Goal of the exercise —
Reproduce the lines of the records, starting at the very first line and ending at the line that contains "Grands événements", with both of those lines included.

(Collected data)
━━━━━━━━━━━━━━━━━━━━

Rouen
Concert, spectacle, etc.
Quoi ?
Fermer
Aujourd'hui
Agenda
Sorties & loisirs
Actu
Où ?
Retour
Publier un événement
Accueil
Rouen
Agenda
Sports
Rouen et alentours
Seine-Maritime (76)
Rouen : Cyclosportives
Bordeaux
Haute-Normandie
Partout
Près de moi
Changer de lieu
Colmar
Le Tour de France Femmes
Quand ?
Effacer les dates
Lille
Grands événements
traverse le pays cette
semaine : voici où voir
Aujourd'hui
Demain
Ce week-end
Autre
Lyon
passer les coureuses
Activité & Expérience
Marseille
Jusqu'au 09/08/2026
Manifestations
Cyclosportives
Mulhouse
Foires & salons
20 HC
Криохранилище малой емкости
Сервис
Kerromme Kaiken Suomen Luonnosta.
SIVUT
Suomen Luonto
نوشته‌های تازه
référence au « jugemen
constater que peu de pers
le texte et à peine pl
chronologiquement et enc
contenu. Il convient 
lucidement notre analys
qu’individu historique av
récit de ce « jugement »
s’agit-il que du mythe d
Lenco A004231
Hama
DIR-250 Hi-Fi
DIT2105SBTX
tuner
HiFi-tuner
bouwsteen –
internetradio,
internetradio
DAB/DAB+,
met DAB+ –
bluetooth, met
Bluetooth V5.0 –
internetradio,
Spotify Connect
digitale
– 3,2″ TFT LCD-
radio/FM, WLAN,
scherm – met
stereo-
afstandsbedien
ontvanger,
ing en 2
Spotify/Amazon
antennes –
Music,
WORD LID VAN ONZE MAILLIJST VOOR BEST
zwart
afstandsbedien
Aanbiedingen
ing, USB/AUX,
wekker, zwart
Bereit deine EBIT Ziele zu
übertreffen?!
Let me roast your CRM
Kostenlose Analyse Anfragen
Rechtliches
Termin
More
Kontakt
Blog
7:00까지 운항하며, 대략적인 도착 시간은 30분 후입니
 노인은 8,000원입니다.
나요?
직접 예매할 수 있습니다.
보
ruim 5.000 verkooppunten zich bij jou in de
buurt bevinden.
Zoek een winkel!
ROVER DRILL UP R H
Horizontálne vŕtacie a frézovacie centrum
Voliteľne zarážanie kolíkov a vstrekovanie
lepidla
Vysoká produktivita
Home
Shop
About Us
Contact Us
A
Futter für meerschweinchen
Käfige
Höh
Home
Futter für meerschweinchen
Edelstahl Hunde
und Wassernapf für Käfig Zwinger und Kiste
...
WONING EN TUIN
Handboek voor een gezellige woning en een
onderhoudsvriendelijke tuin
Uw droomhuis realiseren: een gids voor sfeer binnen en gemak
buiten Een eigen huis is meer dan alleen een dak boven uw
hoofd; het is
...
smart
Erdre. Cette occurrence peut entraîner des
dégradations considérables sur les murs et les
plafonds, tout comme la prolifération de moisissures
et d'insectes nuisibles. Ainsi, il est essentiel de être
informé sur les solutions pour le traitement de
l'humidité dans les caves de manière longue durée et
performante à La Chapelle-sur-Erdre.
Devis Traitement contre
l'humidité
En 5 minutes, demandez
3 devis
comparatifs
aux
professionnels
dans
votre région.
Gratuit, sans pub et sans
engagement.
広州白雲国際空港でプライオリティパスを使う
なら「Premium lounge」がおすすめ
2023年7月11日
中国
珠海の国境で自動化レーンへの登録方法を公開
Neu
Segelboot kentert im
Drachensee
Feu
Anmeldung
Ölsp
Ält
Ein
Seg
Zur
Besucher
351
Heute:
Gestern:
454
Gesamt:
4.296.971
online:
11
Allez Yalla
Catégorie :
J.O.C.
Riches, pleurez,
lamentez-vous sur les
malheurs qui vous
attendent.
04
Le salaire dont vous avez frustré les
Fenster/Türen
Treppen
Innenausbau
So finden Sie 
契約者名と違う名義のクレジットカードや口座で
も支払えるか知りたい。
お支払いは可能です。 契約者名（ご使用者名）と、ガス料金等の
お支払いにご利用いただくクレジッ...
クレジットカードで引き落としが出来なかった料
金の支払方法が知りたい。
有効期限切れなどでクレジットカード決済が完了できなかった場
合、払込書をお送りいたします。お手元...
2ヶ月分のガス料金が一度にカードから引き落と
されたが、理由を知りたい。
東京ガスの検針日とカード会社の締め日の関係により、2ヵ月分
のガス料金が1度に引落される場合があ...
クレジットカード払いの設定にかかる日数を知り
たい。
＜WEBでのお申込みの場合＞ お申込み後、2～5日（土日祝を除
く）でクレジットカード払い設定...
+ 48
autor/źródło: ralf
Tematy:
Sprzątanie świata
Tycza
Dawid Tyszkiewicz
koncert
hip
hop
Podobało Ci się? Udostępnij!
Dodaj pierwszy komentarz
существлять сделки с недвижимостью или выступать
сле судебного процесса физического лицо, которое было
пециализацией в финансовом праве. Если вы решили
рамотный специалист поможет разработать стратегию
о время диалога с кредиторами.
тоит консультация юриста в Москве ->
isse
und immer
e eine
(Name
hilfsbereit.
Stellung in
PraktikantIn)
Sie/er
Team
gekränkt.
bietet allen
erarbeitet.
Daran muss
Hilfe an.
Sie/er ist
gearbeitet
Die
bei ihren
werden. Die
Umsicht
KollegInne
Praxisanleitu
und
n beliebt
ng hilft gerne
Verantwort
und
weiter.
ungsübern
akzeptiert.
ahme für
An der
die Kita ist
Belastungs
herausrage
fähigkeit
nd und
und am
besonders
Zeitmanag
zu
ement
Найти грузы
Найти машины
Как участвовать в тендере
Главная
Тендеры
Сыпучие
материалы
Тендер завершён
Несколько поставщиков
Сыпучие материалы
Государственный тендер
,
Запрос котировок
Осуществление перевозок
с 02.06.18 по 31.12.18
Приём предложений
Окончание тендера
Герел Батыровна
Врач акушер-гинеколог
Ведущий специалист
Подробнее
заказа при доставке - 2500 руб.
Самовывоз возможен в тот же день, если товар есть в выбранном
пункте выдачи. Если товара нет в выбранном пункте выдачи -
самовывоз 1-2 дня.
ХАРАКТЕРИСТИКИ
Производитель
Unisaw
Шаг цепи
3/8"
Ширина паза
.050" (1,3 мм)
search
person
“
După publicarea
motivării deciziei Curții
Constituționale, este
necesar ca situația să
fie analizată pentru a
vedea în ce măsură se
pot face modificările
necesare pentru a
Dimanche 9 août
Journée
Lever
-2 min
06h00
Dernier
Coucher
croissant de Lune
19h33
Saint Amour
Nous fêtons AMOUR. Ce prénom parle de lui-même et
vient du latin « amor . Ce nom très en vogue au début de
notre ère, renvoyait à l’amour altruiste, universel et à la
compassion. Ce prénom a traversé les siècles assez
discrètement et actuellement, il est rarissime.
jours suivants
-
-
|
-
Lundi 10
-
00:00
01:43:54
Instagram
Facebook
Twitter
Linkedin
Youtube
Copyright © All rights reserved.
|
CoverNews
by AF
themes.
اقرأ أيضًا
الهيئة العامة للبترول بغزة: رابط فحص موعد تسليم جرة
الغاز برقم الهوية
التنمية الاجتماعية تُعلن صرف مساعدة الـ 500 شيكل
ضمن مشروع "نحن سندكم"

━━━━━━━━━━━━━━━━━━━━

Response —
Rouen
Concert, spectacle, etc.
Quoi ?
Fermer
Aujourd'hui
Agenda
Sorties & loisirs
Actu
Où ?
Retour
Publier un événement
Accueil
Rouen
Agenda
Sports
Rouen et alentours
Seine-Maritime (76)
Rouen : Cyclosportives
Bordeaux
Haute-Normandie
Partout
Près de moi
Changer de lieu
Colmar
Le Tour de France Femmes
Quand ?
Effacer les dates
Lille
Grands événements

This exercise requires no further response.